STUDY TEXT ▸
From:  James Bottomley <James.Bottomley-AT-HansenPartnership.com>
To:  Karen Shaeffer <shaeffer-AT-neuralscape.com>
Subject:  Re: [Ksummit-2008-discuss] DTrace
Date:  Sat, 05 Jul 2008 11:01:03 -0500
Message-ID:  <1215273663.3439.34.camel@localhost.localdomain>
Cc:  ksummit-2008-discuss-AT-lists.linux-foundation.org, Roland Dreier <rdreier-AT-cisco.com>

On Fri, 2008-07-04 at 15:44 -0700, Karen Shaeffer wrote:
> On Fri, Jul 04, 2008 at 01:00:55PM -0700, Karen Shaeffer wrote:
> > Hi,
> > I strongly agree with Roland here. And I'll go even further. I do not
> > think it is optimal to leave this critical, competitive capability in
> > the hands of any particular distributions, be it Red Hat or Debian. The
> > core, at the very least needs to be in the kernel tree, as Roland urges,
> > and distribution independent to be most useful and effective. There are
> > so many folks out there not using mainstream distributions, and this
> > capability, at least the core, is central to their needs as well. An
> > example is all the Venture backed appliance based tech firms in
> > Silicon Valley. Almost none of them use the distributions. And they
> > need this capability as well.
> 
> As a followup, I just joined the systemtap email list. And the second
> email I received is talking about designing in dependencies based on
> RPM and build id metadata. This is exactly my point. Most Linux based
> appliances are not using RPM. I fully recognize and even support Red
> Hat's right to design a system that is closed to their distributions,
> but I don't think the kernel community should be supporting that at
> the exclusion of folks who are not using Red Hat distributions. Or
> Debian distributions either. And this is why the core implementation
> is optimally distribution independent and in the kernel tree. And then
> let end user groups build on top of that to suit their special needs.

Isn't this rather like blaming a lion for hunting on the Savannah?

RHEL is the most commonly deployed distribution among the type of end
user who is crying out for DTrace like features.  They pay cash to Red
Hat to develop them and Red Hat throws engineers at the problem (the
problem, by the way, is the customers wanting DTrace functionality on
the Red Hat enterprise distributions) ... so far this is a classic old
world development model.  Fortunately, true to its open source
principles Red Hat has at least published the code, the bugzilla and the
mailing list.

DATASET ENTRIES ▸
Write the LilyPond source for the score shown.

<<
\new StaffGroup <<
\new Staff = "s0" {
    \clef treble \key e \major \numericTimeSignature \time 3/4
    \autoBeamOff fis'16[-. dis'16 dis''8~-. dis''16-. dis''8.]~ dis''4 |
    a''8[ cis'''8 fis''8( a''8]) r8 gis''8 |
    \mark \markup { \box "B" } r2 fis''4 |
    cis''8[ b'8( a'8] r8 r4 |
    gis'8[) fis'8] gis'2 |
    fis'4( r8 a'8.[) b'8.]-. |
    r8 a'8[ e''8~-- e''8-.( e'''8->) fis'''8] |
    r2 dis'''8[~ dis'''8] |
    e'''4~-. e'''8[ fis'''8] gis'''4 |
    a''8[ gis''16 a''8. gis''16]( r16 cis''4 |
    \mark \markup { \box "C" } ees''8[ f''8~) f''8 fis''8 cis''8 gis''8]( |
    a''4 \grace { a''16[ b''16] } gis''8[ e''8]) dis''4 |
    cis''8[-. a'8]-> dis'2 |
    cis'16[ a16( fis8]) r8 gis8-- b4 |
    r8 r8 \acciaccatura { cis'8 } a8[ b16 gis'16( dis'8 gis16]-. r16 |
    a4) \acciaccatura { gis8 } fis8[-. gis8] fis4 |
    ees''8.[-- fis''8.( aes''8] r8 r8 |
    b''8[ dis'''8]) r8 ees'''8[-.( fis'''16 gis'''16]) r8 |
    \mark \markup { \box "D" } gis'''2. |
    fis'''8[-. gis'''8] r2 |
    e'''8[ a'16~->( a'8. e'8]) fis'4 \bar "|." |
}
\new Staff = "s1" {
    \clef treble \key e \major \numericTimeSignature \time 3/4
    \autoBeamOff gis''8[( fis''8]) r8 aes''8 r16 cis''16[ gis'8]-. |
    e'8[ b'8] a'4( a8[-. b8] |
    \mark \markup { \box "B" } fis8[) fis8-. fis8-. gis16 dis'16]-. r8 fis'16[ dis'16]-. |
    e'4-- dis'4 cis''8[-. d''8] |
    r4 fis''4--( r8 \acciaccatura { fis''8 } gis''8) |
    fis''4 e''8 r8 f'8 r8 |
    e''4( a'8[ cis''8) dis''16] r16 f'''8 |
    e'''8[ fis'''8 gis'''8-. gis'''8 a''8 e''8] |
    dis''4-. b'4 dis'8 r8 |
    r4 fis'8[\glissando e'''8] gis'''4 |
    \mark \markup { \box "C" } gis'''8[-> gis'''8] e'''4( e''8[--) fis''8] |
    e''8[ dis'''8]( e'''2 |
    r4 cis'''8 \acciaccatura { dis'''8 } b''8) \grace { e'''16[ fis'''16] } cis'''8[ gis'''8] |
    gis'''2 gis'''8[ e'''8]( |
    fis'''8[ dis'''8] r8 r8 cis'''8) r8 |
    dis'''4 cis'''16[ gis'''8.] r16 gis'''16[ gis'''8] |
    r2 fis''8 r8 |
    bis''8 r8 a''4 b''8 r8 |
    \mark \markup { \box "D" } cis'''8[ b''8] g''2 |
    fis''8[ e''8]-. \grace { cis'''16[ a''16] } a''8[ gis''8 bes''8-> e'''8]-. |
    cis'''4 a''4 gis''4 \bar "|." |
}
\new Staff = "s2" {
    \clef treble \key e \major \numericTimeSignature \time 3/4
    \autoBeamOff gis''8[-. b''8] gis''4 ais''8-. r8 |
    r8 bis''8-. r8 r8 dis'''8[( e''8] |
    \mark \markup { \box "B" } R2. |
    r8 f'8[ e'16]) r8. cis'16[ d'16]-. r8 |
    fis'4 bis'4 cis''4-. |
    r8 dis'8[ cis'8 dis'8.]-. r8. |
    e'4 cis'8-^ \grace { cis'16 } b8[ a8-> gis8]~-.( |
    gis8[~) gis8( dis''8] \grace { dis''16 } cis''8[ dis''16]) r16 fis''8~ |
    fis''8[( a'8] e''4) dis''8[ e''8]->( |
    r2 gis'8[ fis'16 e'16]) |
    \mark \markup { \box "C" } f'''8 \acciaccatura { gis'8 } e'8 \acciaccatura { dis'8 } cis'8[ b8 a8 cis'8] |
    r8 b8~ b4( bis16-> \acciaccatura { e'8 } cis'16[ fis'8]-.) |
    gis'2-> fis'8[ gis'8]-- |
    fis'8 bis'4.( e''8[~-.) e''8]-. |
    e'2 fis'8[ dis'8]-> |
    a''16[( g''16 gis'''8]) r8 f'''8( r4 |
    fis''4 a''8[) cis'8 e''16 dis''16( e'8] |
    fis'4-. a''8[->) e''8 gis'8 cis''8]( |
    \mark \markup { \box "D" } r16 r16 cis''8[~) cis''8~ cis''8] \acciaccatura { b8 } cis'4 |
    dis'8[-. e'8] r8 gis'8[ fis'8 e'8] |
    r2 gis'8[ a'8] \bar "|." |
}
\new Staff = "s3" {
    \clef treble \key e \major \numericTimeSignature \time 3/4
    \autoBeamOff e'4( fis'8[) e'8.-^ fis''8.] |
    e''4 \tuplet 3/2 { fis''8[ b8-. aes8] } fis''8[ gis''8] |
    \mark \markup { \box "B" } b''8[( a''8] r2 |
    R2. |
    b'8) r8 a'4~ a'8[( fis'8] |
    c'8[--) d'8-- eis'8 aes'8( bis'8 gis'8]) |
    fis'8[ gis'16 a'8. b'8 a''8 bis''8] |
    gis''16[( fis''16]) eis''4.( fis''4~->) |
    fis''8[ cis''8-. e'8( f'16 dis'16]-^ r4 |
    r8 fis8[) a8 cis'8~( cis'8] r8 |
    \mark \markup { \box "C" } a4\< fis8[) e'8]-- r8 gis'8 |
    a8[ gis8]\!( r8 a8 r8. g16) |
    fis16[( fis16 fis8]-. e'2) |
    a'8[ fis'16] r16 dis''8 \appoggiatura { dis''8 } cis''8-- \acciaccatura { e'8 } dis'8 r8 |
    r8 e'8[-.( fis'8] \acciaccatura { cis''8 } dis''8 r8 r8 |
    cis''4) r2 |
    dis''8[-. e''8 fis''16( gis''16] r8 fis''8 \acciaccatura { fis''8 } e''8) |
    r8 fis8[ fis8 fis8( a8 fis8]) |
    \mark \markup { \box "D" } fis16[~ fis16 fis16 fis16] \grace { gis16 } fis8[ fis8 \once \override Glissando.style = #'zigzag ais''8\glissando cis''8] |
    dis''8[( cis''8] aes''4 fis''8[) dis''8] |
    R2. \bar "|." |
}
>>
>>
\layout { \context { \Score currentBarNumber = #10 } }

TASK GOAL ▸ Duplicate a passage of the DTrace email word for word, beginning at the words "RHEL is the" and stopping after "mailing list.".

RESPONSE TO THIS EXERCISE ▸
RHEL is the most commonly deployed distribution among the type of end
user who is crying out for DTrace like features.  They pay cash to Red
Hat to develop them and Red Hat throws engineers at the problem (the
problem, by the way, is the customers wanting DTrace functionality on
the Red Hat enterprise distributions) ... so far this is a classic old
world development model.  Fortunately, true to its open source
principles Red Hat has at least published the code, the bugzilla and the
mailing list.